Ospiti del blog (3): Andrea Marinelli intervista Massimo D’Alema

D'alema

Dopo le parole di Bersani di qualche mese fa, torniamo a proporvi il materiale che ci ha inviato Andrea Marinelli tratto dalla sua tesi di laurea “La fine del PCI. L’identità politica dei comunisti italiani tra rotture e continuità (1985-1991)”.

Eccovi un estratto dall’intervista che il nostro giovane storico ha fatto (2010) a Massimo D’Alema:

Come giudicò la dura reazione da parte di tanti dirigenti, storici e non, – in particolare di Ingrao, l’”eretico” del PCI fin dai tempi dell’XI Congresso – e di militanti di fronte alla Bolognina? Come mai, se il PCI era già diverso dalla tradizione comunista, si ebbe una forte contrarietà alla svolta da parte di tanti settori del partito?

Proprio per questo. Innanzitutto c’è da dire che la reazione fu molto contrastata. Il fatto è che la cosa fu percepita come un evento drammatico perché in qualche modo il PCI era qualcosa che apparteneva alla vita di tantissime persone. Parliamo quindi di una svolta che ebbe anche aspetti profondamente esistenziali: non fu soltanto un evento meramente politico.

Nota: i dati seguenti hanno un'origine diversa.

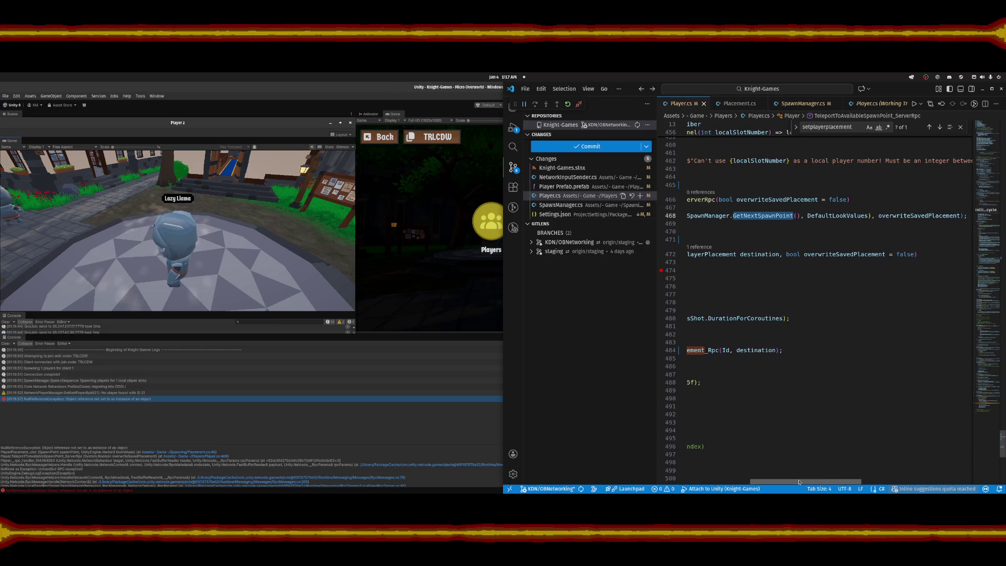
left_click_drag(768, 480, 714, 433)
left_click(752, 185)
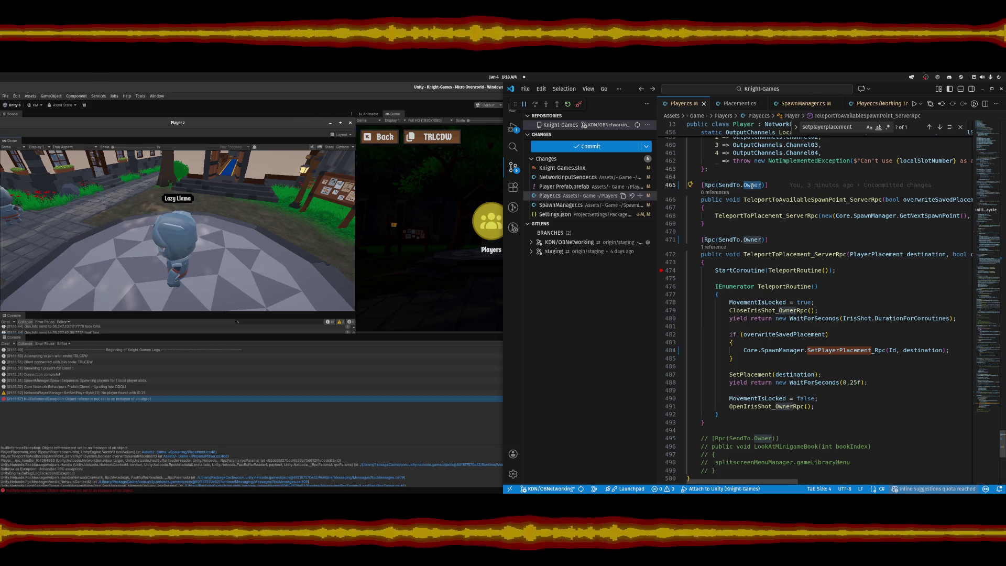
Change TeleportToAvailableSpawnPoint_ServerRpc's attribute from SendTo.Owner to SendTo.Server.
double_click(752, 185)
type("Server")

La motivazione del “No” fu esattamente questa, che, essendo il PCI l’espressione di un comunismo diverso rispetto al comunismo sovietico, non potesse essere considerato un partito che aveva quelle responsabilità, cioè le responsabilità che portarono poi al collasso del comunismo sovietico. Cioè, in sostanza, la tesi del “No” fu: ”Va bene, crolla il comunismo sovietico, ma noi non eravamo parte di quel comunismo. Eravamo parte di un comunismo democratico che non solo non crolla ma anzi per ceti aspetti in questo momento trova una conferma”. La tesi di Ingrao era questa: “Il crollo del comunismo sovietico dimostra che avevamo ragione noi, noi che sostenevamo un comunismo eretico, un comunismo democratico. Eravamo nel giusto, quindi perché dobbiamo sciogliere il PCI, nel momento in cui la storia ci dà ragione?” Questo ragionamento era sbagliato a mio giudizio, però nasceva da un giudizio proprio sull’esperienza storica del PCI e sul fatto che noi eravamo stati l’espressione di un comunismo eretico, e quindi come tale non toccato dalla crisi del comunismo sovietico.